------ Tekstfragment ------

De rechtbank in Rotterdam veroordeelde E. in 2019 tot veertien jaar cel en tbs met dwangverpleging voor doodslag, terwijl het OM toen twintig jaar cel en tbs voor moord had geëist. De rechtbank oordeelde dat er onvoldoende bewijs was voor een vooropgezet en doordacht plan. Het vonnis leidde destijds tot een golf van ontzetting op de publieke tribune. „Dat het ging om doodslag en niet om moord was voor de nabestaanden, na alles wat ze hadden meegemaakt, onverteerbaar”, aldus de advocaat-generaal.
E. schoot het meisje, dat hij langdurig stalkte, op 18 december 2018 van dichtbij met zeven kogels dood in de fietsenstalling van haar school, het Rotterdam Designcollege. Volgens het OM bewijzen de bewakingsbeelden van de school overduidelijk dat het ging om moord. De schokkende videobeelden waarop de schietpartij te zien is, zijn woensdag getoond aan het hof, dat voor deze zaak zitting houdt in de extra beveiligde rechtbank in Rotterdam.
Hümeyra werd veelvuldig door E. met de dood bedreigd, aldus het OM. Zo stuurde hij haar onder meer foto’s van het wapen dat hij had aangeschaft. Volgens het OM heeft hij het meisje bewust met een doorgeladen vuurwapen opgezocht op haar school. ’s Ochtends sprak hij leerlingen aan en vroeg ze hoe laat de school uitging.

------ Aangeleverde rijen ------

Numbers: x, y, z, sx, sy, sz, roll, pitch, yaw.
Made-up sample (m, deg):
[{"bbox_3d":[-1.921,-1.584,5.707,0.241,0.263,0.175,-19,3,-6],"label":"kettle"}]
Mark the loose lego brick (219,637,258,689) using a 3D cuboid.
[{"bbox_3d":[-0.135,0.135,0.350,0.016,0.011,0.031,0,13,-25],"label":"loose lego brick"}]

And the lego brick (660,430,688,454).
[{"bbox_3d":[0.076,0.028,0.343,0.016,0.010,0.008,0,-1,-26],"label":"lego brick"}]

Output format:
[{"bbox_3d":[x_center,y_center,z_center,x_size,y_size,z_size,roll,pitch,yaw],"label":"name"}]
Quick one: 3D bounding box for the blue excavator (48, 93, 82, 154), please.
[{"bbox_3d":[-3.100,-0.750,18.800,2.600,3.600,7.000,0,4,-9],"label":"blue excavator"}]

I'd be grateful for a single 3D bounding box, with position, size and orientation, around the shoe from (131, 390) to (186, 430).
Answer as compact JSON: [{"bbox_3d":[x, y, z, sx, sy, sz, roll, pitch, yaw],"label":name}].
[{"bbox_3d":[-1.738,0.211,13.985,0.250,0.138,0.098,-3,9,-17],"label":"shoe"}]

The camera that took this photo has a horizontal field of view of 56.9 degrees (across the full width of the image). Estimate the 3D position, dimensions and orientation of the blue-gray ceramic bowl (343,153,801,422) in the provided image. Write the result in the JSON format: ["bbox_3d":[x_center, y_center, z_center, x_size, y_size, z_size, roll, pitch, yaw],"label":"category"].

------

**Opdracht A:**
Geef het tekstfragment over de strafzaak tegen E. volledig en woord voor woord weer.
**Opdracht B:**
Wissel in de rijen vanaf de regel met "And the lego brick (660,430,688,454)." tot en met de laatste rij "compact" om voor "condensed". Geef alleen die regels terug en laat de rest ongewijzigd.
Het tekstfragment en de rijen hebben een verschillende herkomst.

**Resultaat A:**
De rechtbank in Rotterdam veroordeelde E. in 2019 tot veertien jaar cel en tbs met dwangverpleging voor doodslag, terwijl het OM toen twintig jaar cel en tbs voor moord had geëist. De rechtbank oordeelde dat er onvoldoende bewijs was voor een vooropgezet en doordacht plan. Het vonnis leidde destijds tot een golf van ontzetting op de publieke tribune. „Dat het ging om doodslag en niet om moord was voor de nabestaanden, na alles wat ze hadden meegemaakt, onverteerbaar”, aldus de advocaat-generaal.
E. schoot het meisje, dat hij langdurig stalkte, op 18 december 2018 van dichtbij met zeven kogels dood in de fietsenstalling van haar school, het Rotterdam Designcollege. Volgens het OM bewijzen de bewakingsbeelden van de school overduidelijk dat het ging om moord. De schokkende videobeelden waarop de schietpartij te zien is, zijn woensdag getoond aan het hof, dat voor deze zaak zitting houdt in de extra beveiligde rechtbank in Rotterdam.
Hümeyra werd veelvuldig door E. met de dood bedreigd, aldus het OM. Zo stuurde hij haar onder meer foto’s van het wapen dat hij had aangeschaft. Volgens het OM heeft hij het meisje bewust met een doorgeladen vuurwapen opgezocht op haar school. ’s Ochtends sprak hij leerlingen aan en vroeg ze hoe laat de school uitging.

**Resultaat B:**
And the lego brick (660,430,688,454).
[{"bbox_3d":[0.076,0.028,0.343,0.016,0.010,0.008,0,-1,-26],"label":"lego brick"}]

Output format:
[{"bbox_3d":[x_center,y_center,z_center,x_size,y_size,z_size,roll,pitch,yaw],"label":"name"}]
Quick one: 3D bounding box for the blue excavator (48, 93, 82, 154), please.
[{"bbox_3d":[-3.100,-0.750,18.800,2.600,3.600,7.000,0,4,-9],"label":"blue excavator"}]

I'd be grateful for a single 3D bounding box, with position, size and orientation, around the shoe from (131, 390) to (186, 430).
Answer as condensed JSON: [{"bbox_3d":[x, y, z, sx, sy, sz, roll, pitch, yaw],"label":name}].
[{"bbox_3d":[-1.738,0.211,13.985,0.250,0.138,0.098,-3,9,-17],"label":"shoe"}]

The camera that took this photo has a horizontal field of view of 56.9 degrees (across the full width of the image). Estimate the 3D position, dimensions and orientation of the blue-gray ceramic bowl (343,153,801,422) in the provided image. Write the result in the JSON format: ["bbox_3d":[x_center, y_center, z_center, x_size, y_size, z_size, roll, pitch, yaw],"label":"category"].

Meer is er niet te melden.